I tried to think of a skill I had. I couldn't.
"Jeez, Al, everybody has something they're good at," Uncle Farrell said.
"What's so wrong about being average? Aren't most people?"
"Is that it? Is that all you expect from yourself, Alfred?" he asked, growing red in the face. I expected him to launch into one of his lectures about the movers and shakers or how anybody could be a success with a little luck and the right mindset.
But he didn't do that. Instead he ordered me into the car and we drove downtown.
"Where are we going?" I asked.
"I'm taking you on a magical journey, Alfred."
"A magical journey? Where to?"
We crossed a bridge and I could see a huge glass building towering over everything around it. The glass was dark tinted, and against the night sky it looked like a fat, glittering black thumb pointing up.
"Do you know what that is?" Uncle Farrell asked. "That's where I work, Alfred, Samson Towers. Thirty-three stories high and three city blocks wide. Take a good look at it, Alfred."
"Uncle Farrell, I've seen big buildings before."
He didn't say anything. There was an angry expression on his thin face. Uncle Farrell was forty and as small and scrawny as I was big and meaty, though he had a large head like me. When he put on his security guard uniform, he reminded me of Barney Fife from that old Andy Griffith Show, or rather of a Pez dispenser of Barney Fife, because of the oversized head and skinny body. It made me feel guilty thinking of him as a goofy screwup like Barney Fife, but I couldn't help it. He even had those wet, flappy lips like Barney.
He pulled into the entrance of the underground parking lot and slid a plastic card into a machine. The gate opened and he drove slowly into the nearly empty lot.

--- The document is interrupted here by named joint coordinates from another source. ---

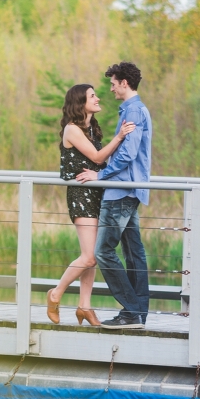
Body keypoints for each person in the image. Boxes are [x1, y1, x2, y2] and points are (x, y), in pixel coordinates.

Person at [46, 84, 134, 327]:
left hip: (97, 193)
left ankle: (85, 306)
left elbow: (98, 164)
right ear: (80, 102)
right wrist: (120, 136)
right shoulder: (72, 129)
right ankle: (55, 294)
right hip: (82, 195)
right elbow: (97, 158)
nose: (97, 98)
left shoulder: (92, 129)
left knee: (92, 256)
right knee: (89, 256)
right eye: (92, 95)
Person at [74, 60, 151, 326]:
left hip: (120, 191)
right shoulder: (135, 110)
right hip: (129, 189)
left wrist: (100, 175)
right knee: (133, 253)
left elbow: (128, 154)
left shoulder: (133, 111)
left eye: (113, 84)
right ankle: (137, 313)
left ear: (124, 83)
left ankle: (131, 311)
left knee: (104, 252)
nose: (111, 89)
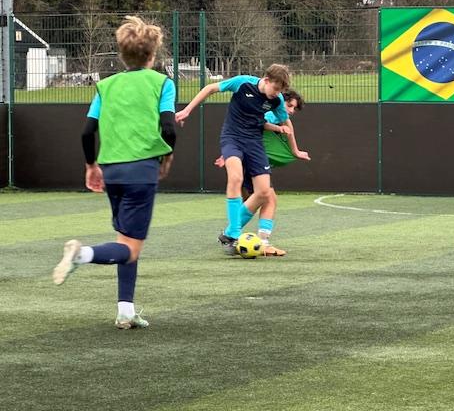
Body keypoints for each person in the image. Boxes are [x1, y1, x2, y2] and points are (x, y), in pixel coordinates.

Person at [52, 16, 177, 329]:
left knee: (126, 242)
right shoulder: (162, 83)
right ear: (153, 55)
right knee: (130, 247)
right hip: (142, 170)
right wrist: (167, 155)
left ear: (122, 55)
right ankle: (81, 254)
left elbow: (86, 132)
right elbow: (168, 127)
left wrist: (91, 165)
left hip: (112, 170)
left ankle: (125, 311)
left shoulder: (106, 86)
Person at [175, 65, 290, 254]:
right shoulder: (242, 83)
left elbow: (285, 120)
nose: (277, 94)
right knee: (235, 178)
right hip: (232, 138)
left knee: (263, 192)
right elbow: (209, 88)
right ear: (266, 80)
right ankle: (235, 235)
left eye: (280, 91)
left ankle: (229, 232)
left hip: (254, 142)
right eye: (276, 89)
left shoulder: (276, 101)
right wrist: (187, 110)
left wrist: (292, 144)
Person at [214, 89, 310, 256]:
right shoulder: (272, 114)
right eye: (289, 106)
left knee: (265, 198)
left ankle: (230, 234)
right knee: (268, 198)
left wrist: (295, 150)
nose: (291, 111)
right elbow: (255, 127)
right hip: (251, 163)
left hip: (251, 161)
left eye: (294, 108)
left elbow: (285, 129)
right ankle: (258, 241)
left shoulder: (272, 113)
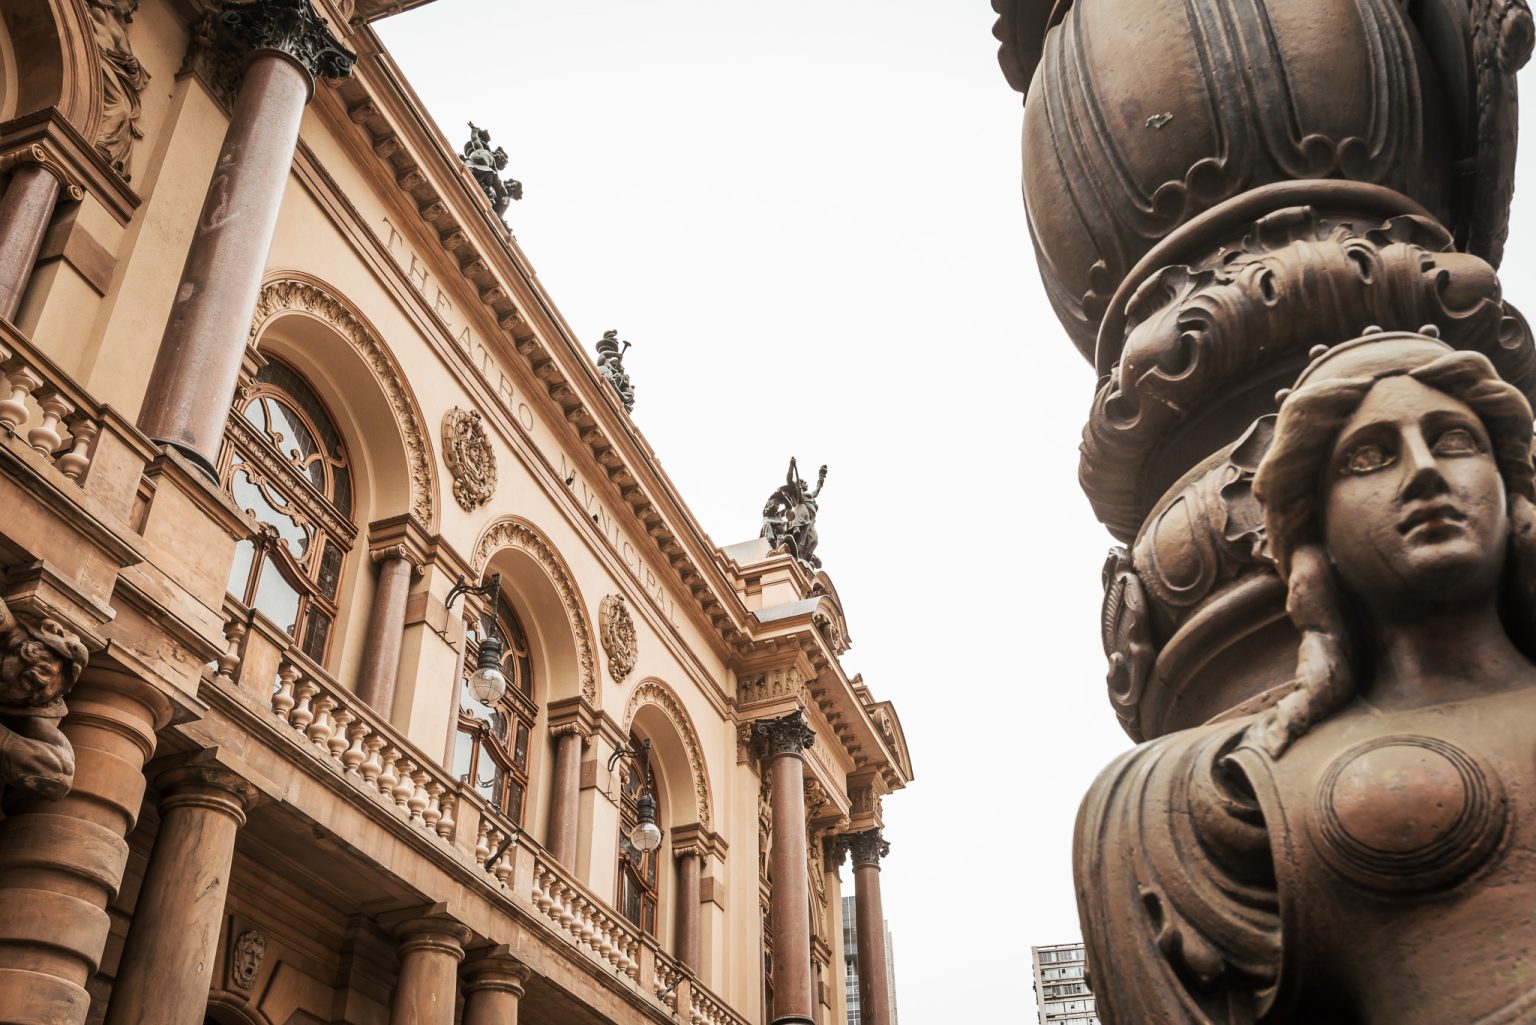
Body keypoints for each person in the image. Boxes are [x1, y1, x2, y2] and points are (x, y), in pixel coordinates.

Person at [1077, 329, 1536, 1025]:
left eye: (1454, 441)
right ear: (1313, 529)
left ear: (1511, 488)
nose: (1423, 472)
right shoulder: (1176, 803)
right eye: (1369, 457)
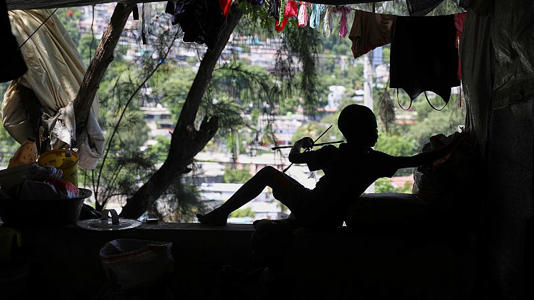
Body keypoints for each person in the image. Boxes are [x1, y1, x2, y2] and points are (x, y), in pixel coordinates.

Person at [197, 104, 462, 228]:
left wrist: (300, 143)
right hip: (331, 220)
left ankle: (222, 214)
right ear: (362, 132)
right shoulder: (375, 161)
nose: (377, 132)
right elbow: (415, 160)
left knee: (267, 174)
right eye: (373, 127)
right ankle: (282, 226)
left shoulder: (332, 153)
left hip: (309, 208)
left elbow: (293, 158)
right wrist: (452, 147)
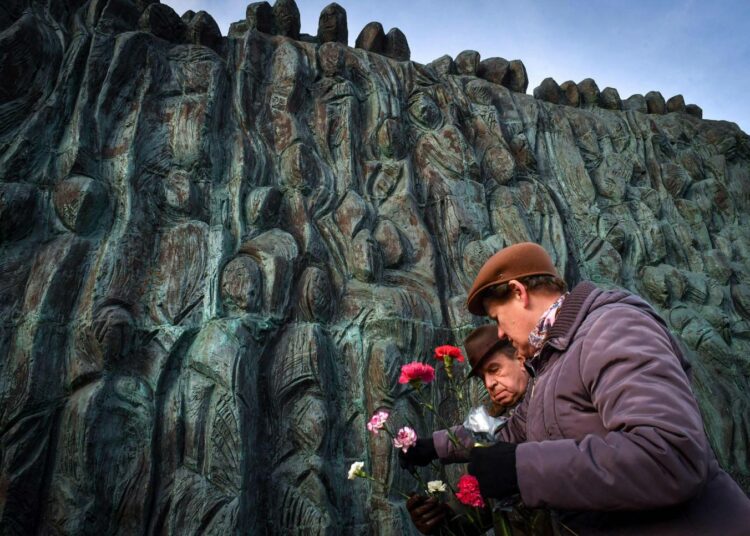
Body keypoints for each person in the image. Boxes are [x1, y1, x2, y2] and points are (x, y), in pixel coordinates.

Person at [459, 241, 750, 535]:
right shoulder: (551, 362)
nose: (499, 332)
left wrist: (522, 469)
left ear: (519, 293)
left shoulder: (611, 327)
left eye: (497, 318)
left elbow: (671, 456)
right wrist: (426, 445)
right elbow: (509, 431)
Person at [402, 325, 530, 534]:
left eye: (494, 369)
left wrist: (435, 446)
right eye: (482, 377)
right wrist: (445, 518)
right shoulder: (496, 423)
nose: (489, 384)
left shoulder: (549, 400)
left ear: (521, 359)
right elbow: (484, 503)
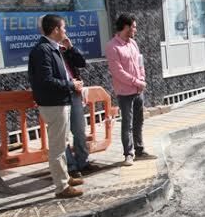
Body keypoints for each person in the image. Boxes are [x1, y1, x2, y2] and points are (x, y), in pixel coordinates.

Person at [28, 14, 85, 198]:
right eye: (63, 28)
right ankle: (61, 187)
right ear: (55, 30)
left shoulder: (53, 48)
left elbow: (78, 64)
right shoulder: (42, 50)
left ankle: (65, 177)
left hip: (61, 102)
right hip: (54, 104)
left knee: (62, 143)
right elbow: (45, 81)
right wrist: (71, 85)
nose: (65, 31)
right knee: (58, 148)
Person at [106, 14, 157, 166]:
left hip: (138, 89)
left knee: (138, 121)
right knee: (127, 123)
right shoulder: (112, 46)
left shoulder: (133, 43)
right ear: (126, 27)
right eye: (133, 26)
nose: (135, 29)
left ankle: (139, 150)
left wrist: (142, 78)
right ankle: (128, 153)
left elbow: (140, 61)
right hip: (125, 92)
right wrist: (136, 81)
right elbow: (117, 71)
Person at [60, 39, 100, 178]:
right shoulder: (46, 51)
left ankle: (83, 162)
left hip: (75, 94)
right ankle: (71, 167)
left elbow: (81, 63)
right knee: (63, 135)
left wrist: (70, 47)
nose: (64, 32)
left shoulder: (65, 50)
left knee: (79, 130)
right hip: (60, 97)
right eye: (62, 28)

"Who owns Samson Towers, Alfred?" he asked.
"A guy named Samson?" I guessed.
"A guy named Bernard Samson," he said. "You don't know anything about him, but let me tell you. Bernard Samson is a self-made millionaire many times over, Alfred. Came to Knoxville at the age of sixteen with nothing in his pockets and now he's one of the richest men in America. You want to know how he got there?"
"He invented the iPod?"
"He worked hard, Alfred. Hard work and something you are sorely lacking in: fortitude, guts, vision, passion. Because let me tell you something, the world doesn't belong to the smartest or the most talented. There are plenty of smart, talented losers in this world. You wanna know who the world belongs to, Alfred?"